| 170 | 7 | "Vera Gets Engaged" | Marc Daniels | Bob Bendetson & Howard Bendetson | November 20, 1983 | 185210 |
Vera falls for Eliott Novak (Charles Levin), a police officer who she met after jaywalking and within two weeks they are engaged and planning a wedding.
| 171 | 8 | "Vera's Wedding" | Marc Daniels | Story by : Mark Solomon Teleplay by : Gail Honigberg | November 20, 1983 | 185211 |
Vera's marriage plans take a detour when she and Mel mistakenly exchange wedding vows.
| 172 | 9 | "The Robot Wore Pink" | Marc Daniels | Peter Noah | December 18, 1983 | 185212 |
When Alice quits, Mel replaces her with a robot that wins the customers' approval.
| 173 | 10 | "'Tis the Season to Be Jealous" | Don Corbin & Linda Lavin | Bob Bendetson & Howard Bendetson | December 25, 1983 | 185214 |
Vera's former boyfriend Steve (Kip Niven) stops by the diner and sparks Elliot's jealousy.
| 174 | 11 | "Tommy Goes Overboard" | Oz Scott | Nick Gore & Jerry Jacobius | January 1, 1984 | 185201 |
Tommy's home from college feeling down due to bad grades and a failed romance. Mel gets a visit from his old Navy buddy Frank (Donnelly Rhodes), a recruiter who ends up inspiring Tommy to consider joining the Navy, which Alice isn't too thrilled about.

#### Task set:
• a. According to the episode list, with what does Mel replace Alice when she quits?
• b. Pick up the episode list after its final entry and continue it.
The listing comes from a separate, unrelated source.

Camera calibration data
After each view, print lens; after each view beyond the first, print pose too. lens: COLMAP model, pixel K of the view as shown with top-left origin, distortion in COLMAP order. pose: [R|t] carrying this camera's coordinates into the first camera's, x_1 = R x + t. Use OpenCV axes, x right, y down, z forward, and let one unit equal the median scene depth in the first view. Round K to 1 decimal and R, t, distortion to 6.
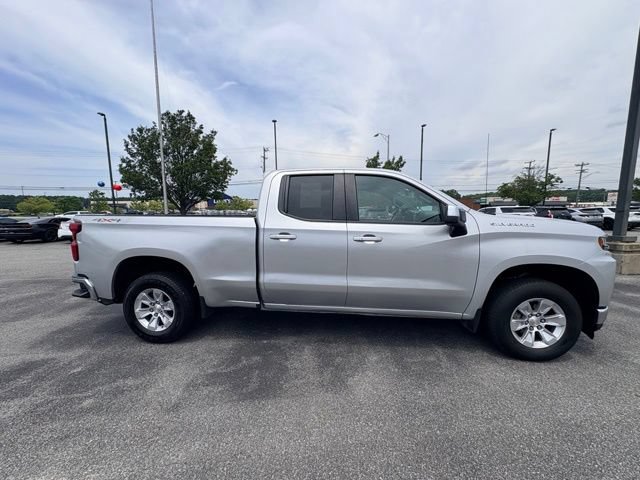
lens RADIAL K [[255.1, 0, 320.0], [0, 255.1, 240.0], [0, 0, 1]] dist [0.001691, -0.000032]
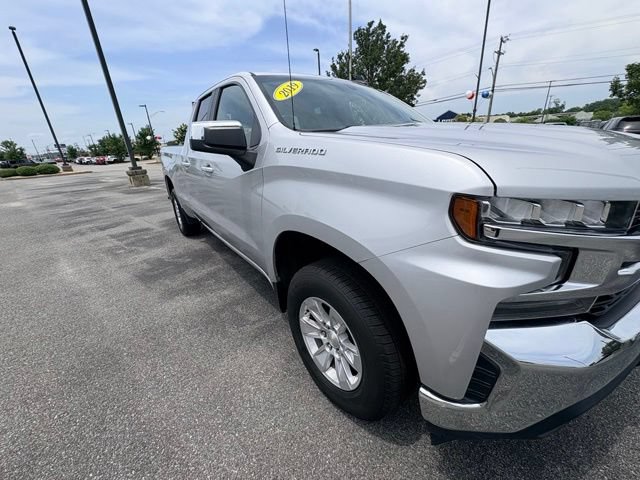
lens RADIAL K [[253.0, 0, 320.0], [0, 253.0, 240.0], [0, 0, 1]] dist [0.000285, 0.000384]
pose [[0.695527, 0.230215, -0.680620, 1.096060], [-0.028852, 0.955463, 0.293696, -0.038150], [0.717920, -0.184636, 0.671193, 0.634379]]
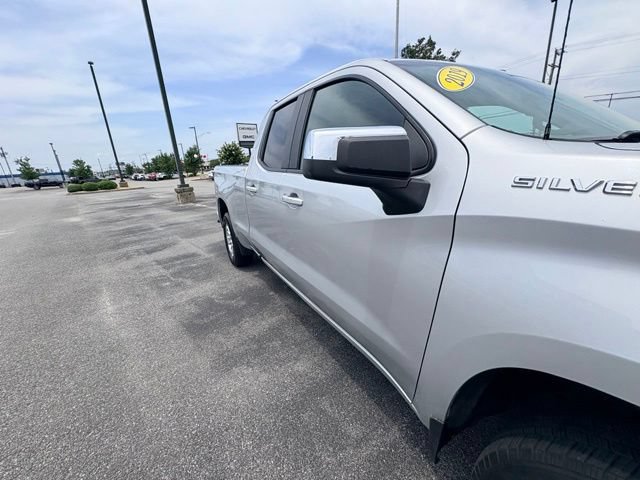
lens RADIAL K [[255.1, 0, 320.0], [0, 255.1, 240.0], [0, 0, 1]] dist [0.001691, -0.000032]
pose [[0.601680, 0.207951, -0.771192, 0.723178], [-0.036346, 0.971642, 0.233645, -0.056427], [0.797910, -0.112550, 0.592176, 0.657969]]
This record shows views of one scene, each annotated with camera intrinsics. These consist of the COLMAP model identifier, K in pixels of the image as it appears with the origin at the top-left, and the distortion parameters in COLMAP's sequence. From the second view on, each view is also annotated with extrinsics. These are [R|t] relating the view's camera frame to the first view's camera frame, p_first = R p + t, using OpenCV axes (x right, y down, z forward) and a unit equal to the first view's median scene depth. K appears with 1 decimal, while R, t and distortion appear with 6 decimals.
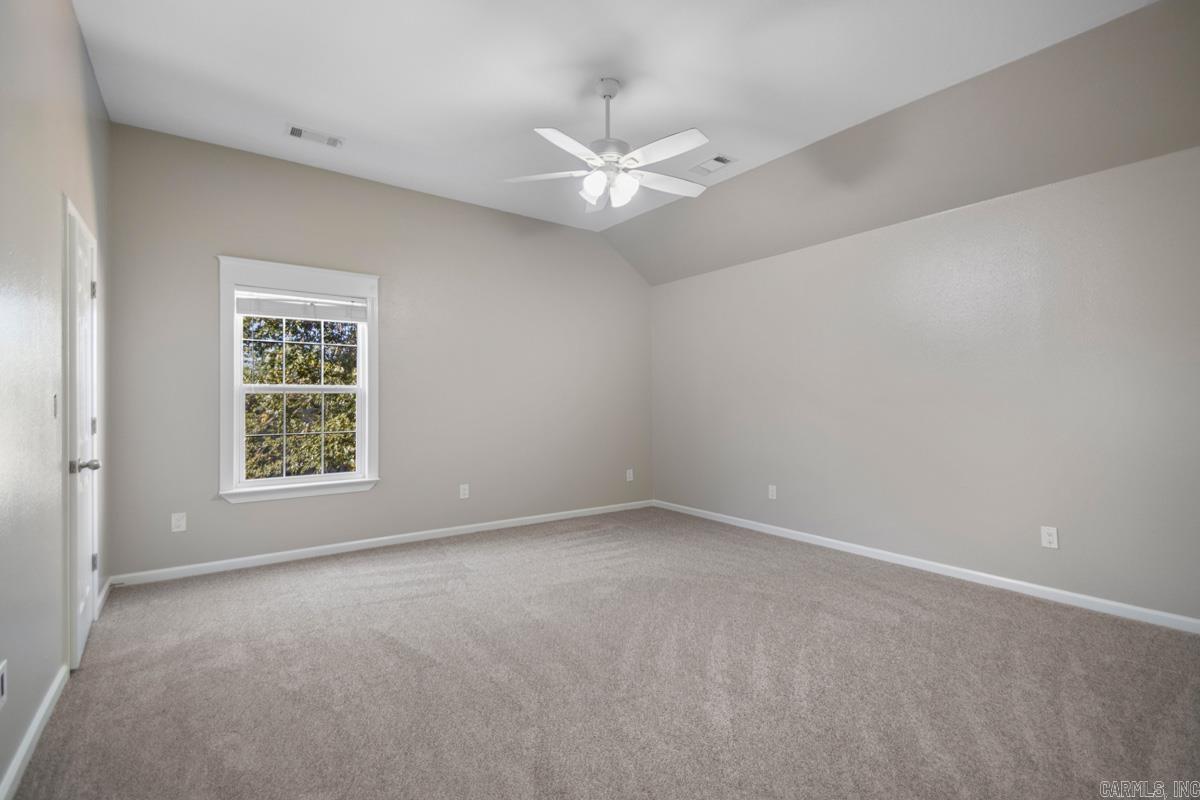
lens RADIAL K [[554.5, 0, 599.9], [0, 554.5, 406.3], [0, 0, 1]] dist [0.018633, -0.000496]
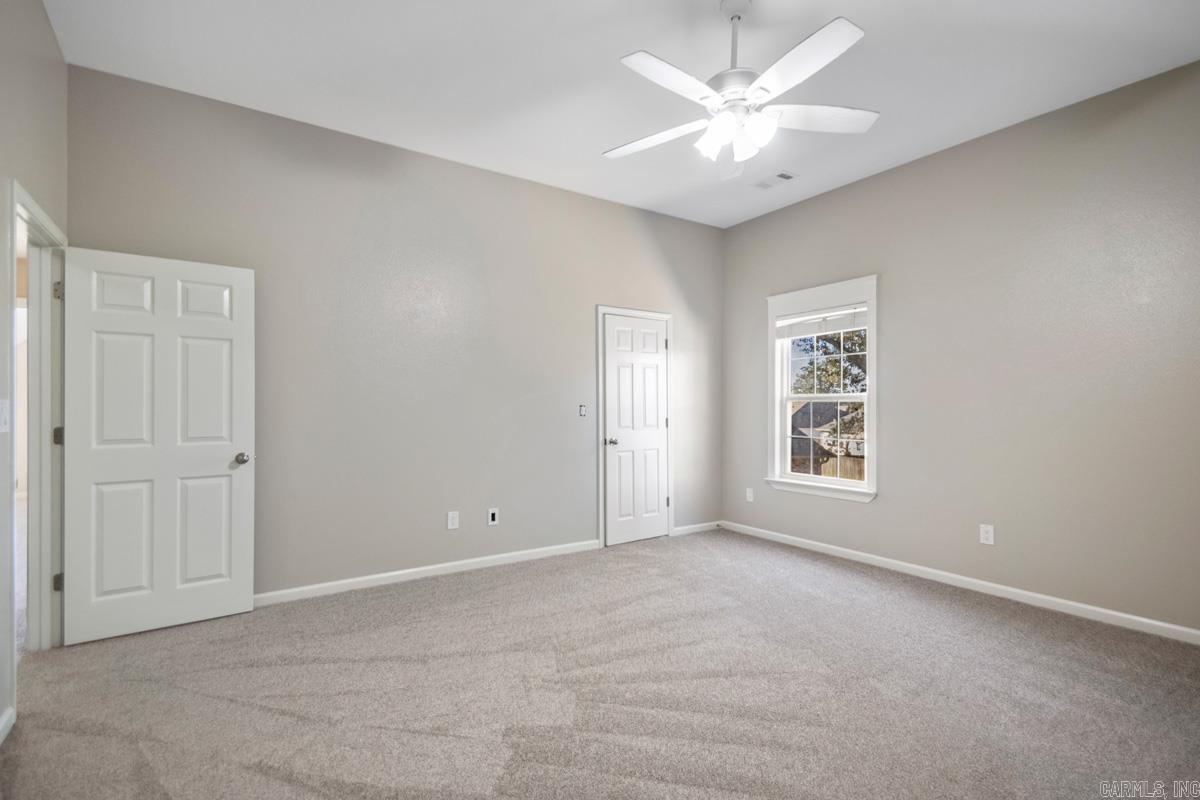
lens RADIAL K [[554.5, 0, 599.9], [0, 554.5, 406.3], [0, 0, 1]] dist [0.018633, -0.000496]
pose [[-0.035918, -0.003465, -0.999349, 0.598083], [-0.013965, 0.999898, -0.002965, -0.004398], [0.999257, 0.013849, -0.035963, 0.621102]]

#### Responses for each task:
• a. A robot, which wins the customers' approval.

• b.
| 175 | 12 | "Vera, the Horse Thief" | John Pasquin | Bob Bendetson & Howard Bendetson | January 8, 1984 | 185202 |
Vera kidnaps a circus horse when she believes it is being mistreated by its owner (Robert Englund).
| 176 | 13 | "Jolene Throws a Curve" | Marc Daniels | Sid Dorfman & Harvey Weitzman | January 15, 1984 | 185213 |
Jolene's loyalty is put to the test when she pitches for the diner's softball team.
| 177 | 14 | "Lies My Mother Told Me" | Marc Daniels | Sid Dorfman & Harvey Weitzman | January 29, 1984 | 185216 |
Mel's enraged when he learns that his mother Carrie told a white lie about his childhood pet.
| 178 | 15 | "Alice and the Devoted Dentist" | Marc Daniels | Duncan Scott McGibbon | February 12, 1984 | 185209 |
Mel's dentist (James Coco) falls for Alice when she goes to have a chipped tooth repaired.
| 179 | 16 | "Alice's Hot Air Romance" | Marc Daniels | Michael Cassutt | March 4, 1984 | 185220 |
Alice's date with Zack (Jed Allan), a balloonist friend of Mel's, gets out of hand when she and the gang become trapped in a runaway balloon.
| 180 | 17 | "Dollars to Donuts" | Oz Scott | David Silverman & Stephen Sustarsic | March 11, 1984 | 185207 |
Tommy catches gambling fever when Mel's mother takes him to the race track. Note: Vic Tayback does not appear in this episode.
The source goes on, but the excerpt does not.